Chapter 14 Analyses
In dbt, analyses are those kind of queries that might not exactly be very much needed as a model but can be used for data exploration and visualization. Typically, any SQL model that is for analytical rather than modeling purposes is stored within the analyses
directory. Thereafter, running the code dbt compile
will create the compiled SQL file inside the target/compiled/{project name}/analyses/sql_file_name.sql
directory. The code inside this directory can be pasted in a data visualization tool but it will not appear in the data warehouse. You read that well: it will not.
14.1 Creating an analysis
As mentioned earlier, analyses queries are stored within the analysis
folder. To begin with, we shall create a SQL query that performs a join. The below query will join the rows in nyc_bikes_nyc_bikes2014
.2014-tripdata
with those in nyc_bikes
.citi_trips_round
based on station id. The aforementioned contents are found within the start_join_bikes
SQL within the analyses
folder.
WITH `2014-tripdata` AS (
SELECT * FROM {{ source('nyc_bikes_nyc_bikes2014', '2014-tripdata') }}
),
WITH citi_trips_round AS (
SELECT * FROM {{ source('nyc_bikes', 'citi_trips_round') }}
)
SELECT cs.`start station id`, cs.`start station name`,
ct.bikeid, ct.start_station_id, ct.trip_min_round
FROM `2014-tripdata` cs
JOIN citi_trips_round ct
ON cs.`start station id` = ct.start_station_id
WHERE ct.trip_min_round > 50000
Thereafter type and hit dbt compile
on the terminal.
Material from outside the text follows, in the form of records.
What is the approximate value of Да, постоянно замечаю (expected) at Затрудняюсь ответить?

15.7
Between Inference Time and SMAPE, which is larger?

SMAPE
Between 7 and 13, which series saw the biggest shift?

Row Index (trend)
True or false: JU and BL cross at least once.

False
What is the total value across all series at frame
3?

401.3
The results will appear in the dbt_book/target/compiled/dbt_book/analyses
directory. The query is actually the same, as you can see below. The only exception is that the references within the source
file have been expanded to contain the full table path.
WITH `2014-tripdata` AS (
SELECT * FROM `dbt-project-437116`.`nyc_bikes_nyc_bikes2014`.`2014-tripdata`
),
WITH citi_trips_round AS (
SELECT * FROM `dbt-project-437116`.`nyc_bikes`.`citi_trips_round`
)
SELECT cs.`start station id`, cs.`start station name`,
ct.bikeid, ct.start_station_id, ct.trip_min_round
FROM `2014-tripdata` cs
JOIN citi_trips_round ct
ON cs.`start station id` = ct.start_station_id
WHERE ct.trip_min_round > 50000
However, pasting this on BigQuery results in the below error.
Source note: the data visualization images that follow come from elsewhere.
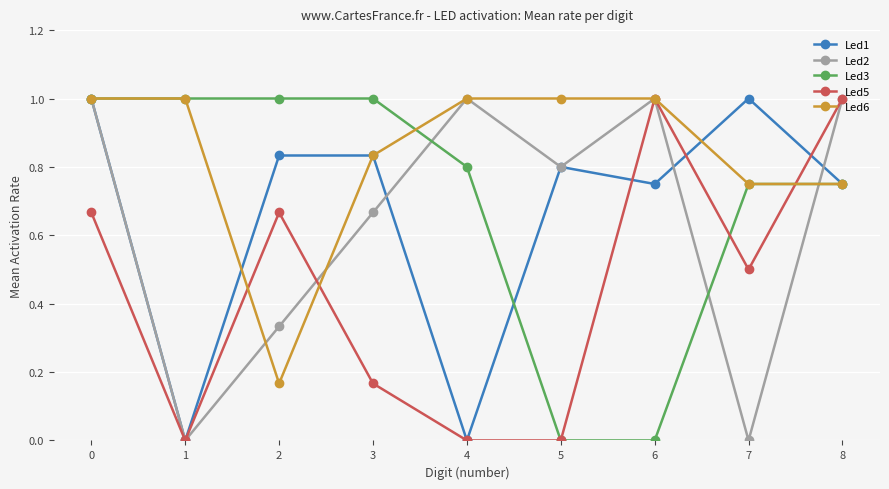

Is the value of Led6 at 8 greater than the value of Led3 at 3?

No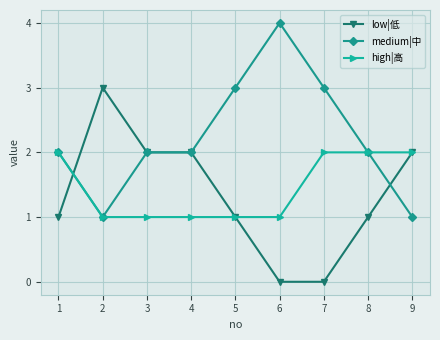

What is the difference between the highest and lowest values at 7?

3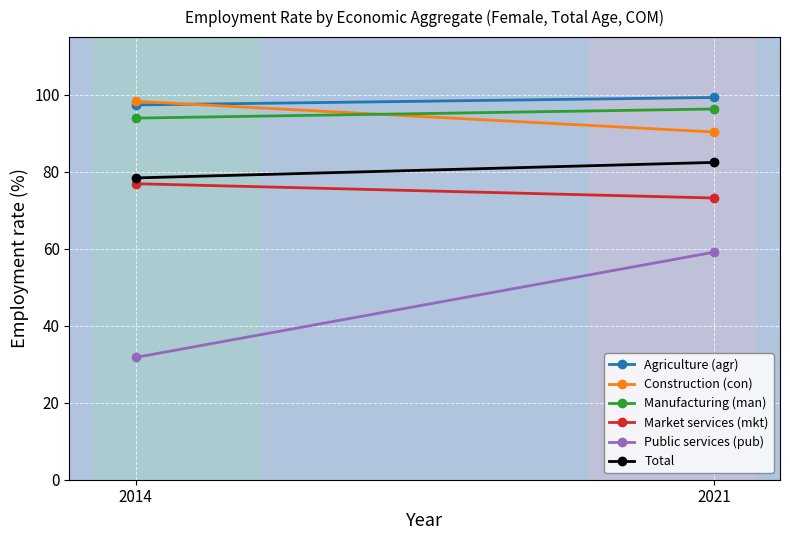

What is the approximate value of Public services (pub) at 2021?

59.1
Therefore, we created a second model which does the same work but without the WITH
statement. These are the contents of station_join_bikes_snd.sql
.
SELECT cs.`start station id`, cs.`start station name`,
ct.bikeid, ct.start_station_id, ct.trip_min_round
FROM {{ source('nyc_bikes_nyc_bikes2014', '2014-tripdata') }} cs
JOIN {{ source('nyc_bikes', 'citi_trips_round') }} ct
ON cs.`start station id` = ct.start_station_id
WHERE ct.trip_min_round > 50000;
The contents of the SQL file inside the dbt_book/target/compiled/dbt_book/analyses
directory are as follows:
SELECT cs.`start station id`, cs.`start station name`,
ct.bikeid, ct.start_station_id, ct.trip_min_round
FROM `dbt-project-437116`.`nyc_bikes_nyc_bikes2014`.`2014-tripdata` cs
JOIN `dbt-project-437116`.`nyc_bikes`.`citi_trips_round` ct
ON cs.`start station id` = ct.start_station_id
WHERE ct.trip_min_round > 50000;
The full table path was expanded and pasting this query into BigQuery produces the results without a fuss.